» **Exercise brief**
Check each line of the data, and copy those where "ankle" appears.

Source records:
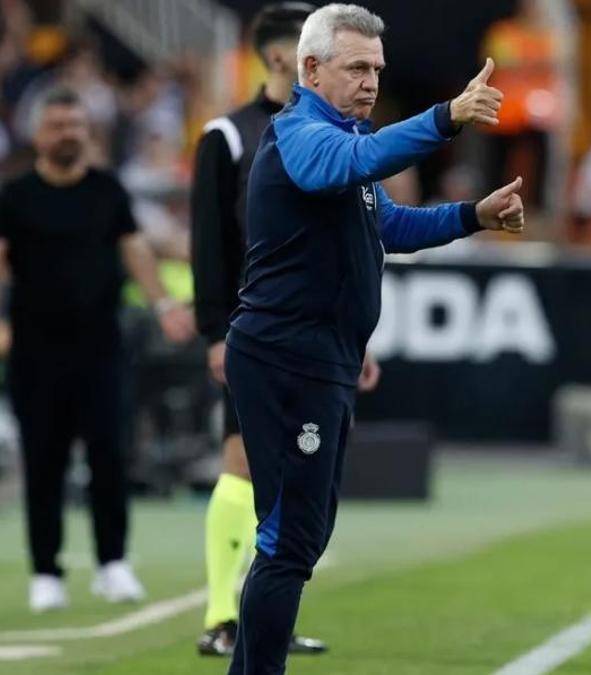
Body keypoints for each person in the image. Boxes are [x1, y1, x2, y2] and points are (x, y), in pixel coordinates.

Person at [223, 6, 523, 673]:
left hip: (320, 356)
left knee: (297, 536)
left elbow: (390, 227)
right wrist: (446, 117)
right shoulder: (301, 135)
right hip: (285, 356)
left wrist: (475, 215)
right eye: (356, 67)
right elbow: (358, 162)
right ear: (310, 69)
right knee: (289, 539)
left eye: (377, 70)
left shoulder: (344, 145)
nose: (369, 83)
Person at [0, 86, 195, 613]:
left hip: (101, 347)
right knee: (44, 462)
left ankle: (114, 564)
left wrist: (162, 305)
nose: (69, 135)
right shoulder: (14, 196)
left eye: (76, 126)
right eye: (59, 126)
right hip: (36, 352)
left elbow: (133, 248)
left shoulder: (107, 190)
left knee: (110, 454)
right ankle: (46, 572)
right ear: (39, 133)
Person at [190, 2, 336, 658]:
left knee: (291, 477)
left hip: (317, 338)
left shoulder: (328, 132)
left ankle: (262, 613)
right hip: (256, 331)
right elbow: (209, 241)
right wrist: (215, 331)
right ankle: (223, 614)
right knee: (241, 457)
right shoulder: (227, 134)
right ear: (284, 57)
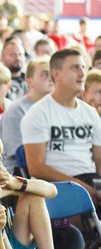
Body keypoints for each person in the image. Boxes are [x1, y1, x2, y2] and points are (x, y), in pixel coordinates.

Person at [21, 48, 101, 202]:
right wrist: (77, 185)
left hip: (90, 179)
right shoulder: (38, 113)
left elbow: (99, 160)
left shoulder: (90, 113)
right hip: (57, 185)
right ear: (56, 73)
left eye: (83, 67)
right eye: (74, 68)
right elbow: (36, 167)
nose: (82, 73)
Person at [0, 58, 52, 172]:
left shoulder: (56, 108)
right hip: (19, 175)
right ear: (29, 82)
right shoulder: (17, 110)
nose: (51, 78)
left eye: (52, 74)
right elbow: (20, 155)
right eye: (44, 74)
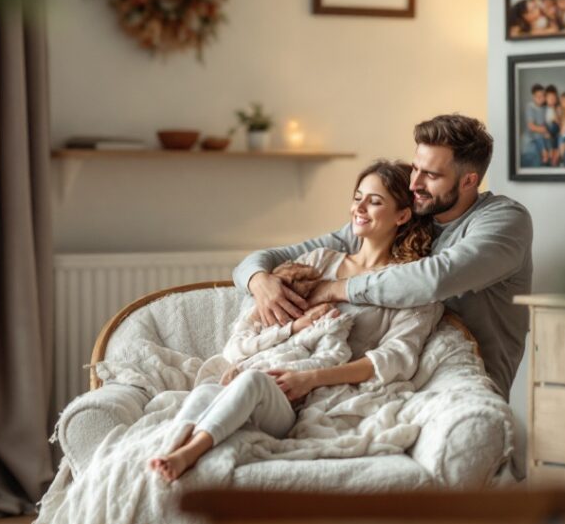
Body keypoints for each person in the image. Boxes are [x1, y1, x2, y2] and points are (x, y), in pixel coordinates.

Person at [152, 160, 441, 482]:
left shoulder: (409, 285)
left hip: (314, 398)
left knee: (252, 383)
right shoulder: (319, 261)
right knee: (209, 390)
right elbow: (259, 323)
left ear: (402, 215)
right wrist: (252, 356)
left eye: (374, 201)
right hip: (269, 375)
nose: (359, 207)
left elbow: (396, 358)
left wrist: (312, 378)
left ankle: (187, 455)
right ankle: (167, 451)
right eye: (357, 196)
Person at [234, 115, 534, 398]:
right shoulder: (410, 217)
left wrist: (333, 288)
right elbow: (275, 257)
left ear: (469, 181)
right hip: (385, 377)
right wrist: (258, 280)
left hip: (459, 377)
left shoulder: (504, 221)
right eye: (416, 168)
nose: (414, 184)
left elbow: (436, 279)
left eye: (431, 175)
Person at [522, 84, 552, 167]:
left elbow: (548, 124)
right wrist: (544, 130)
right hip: (532, 138)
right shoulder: (530, 107)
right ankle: (544, 152)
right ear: (533, 97)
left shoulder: (545, 108)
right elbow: (531, 126)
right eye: (538, 96)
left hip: (542, 136)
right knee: (536, 158)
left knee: (548, 140)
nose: (540, 98)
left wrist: (546, 131)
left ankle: (548, 155)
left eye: (542, 96)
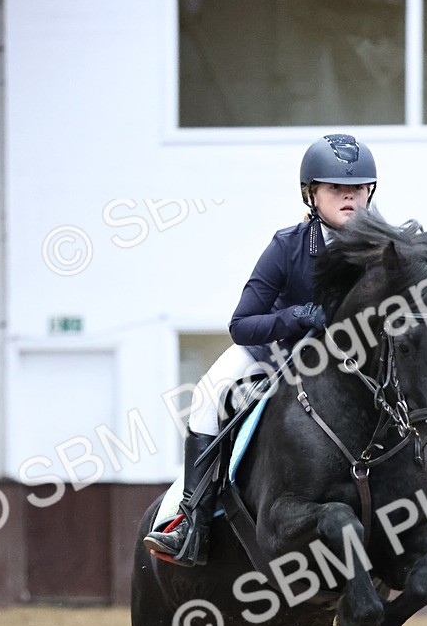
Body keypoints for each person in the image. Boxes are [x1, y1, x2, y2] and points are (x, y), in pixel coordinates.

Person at [144, 132, 377, 566]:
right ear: (312, 194)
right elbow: (242, 324)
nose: (350, 196)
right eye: (336, 188)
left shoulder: (385, 250)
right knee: (208, 394)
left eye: (358, 188)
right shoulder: (287, 246)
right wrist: (297, 316)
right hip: (279, 359)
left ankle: (423, 536)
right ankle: (192, 522)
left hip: (355, 368)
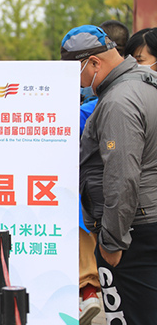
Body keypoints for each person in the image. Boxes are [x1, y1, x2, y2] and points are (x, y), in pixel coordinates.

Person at [61, 24, 157, 324]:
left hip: (133, 230)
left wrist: (112, 242)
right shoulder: (147, 84)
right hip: (146, 218)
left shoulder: (118, 101)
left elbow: (121, 176)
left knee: (131, 315)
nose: (78, 85)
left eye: (76, 74)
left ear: (93, 63)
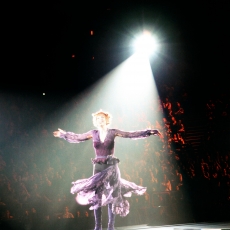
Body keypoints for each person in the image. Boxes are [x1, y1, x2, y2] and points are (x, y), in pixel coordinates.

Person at [53, 110, 161, 230]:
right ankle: (98, 226)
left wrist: (148, 132)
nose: (100, 120)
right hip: (98, 167)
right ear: (95, 121)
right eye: (98, 118)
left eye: (102, 118)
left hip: (111, 166)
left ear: (106, 120)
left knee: (112, 196)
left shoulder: (113, 132)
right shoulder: (93, 133)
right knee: (97, 197)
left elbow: (130, 134)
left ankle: (111, 226)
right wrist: (64, 134)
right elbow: (78, 137)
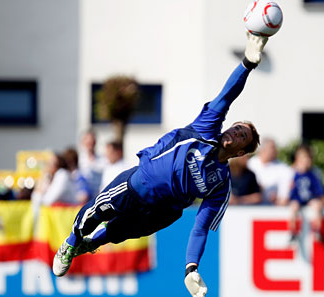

» **Result of this exercise**
left ankle: (114, 564)
right ankle: (46, 572)
left ankle: (262, 613)
right ankle: (223, 614)
left ankle: (187, 455)
right ankle: (167, 451)
right ankle: (544, 152)
left ankle: (548, 155)
left ankle: (423, 536)
right ankle: (192, 522)
right ankle: (98, 226)
left ankle: (111, 226)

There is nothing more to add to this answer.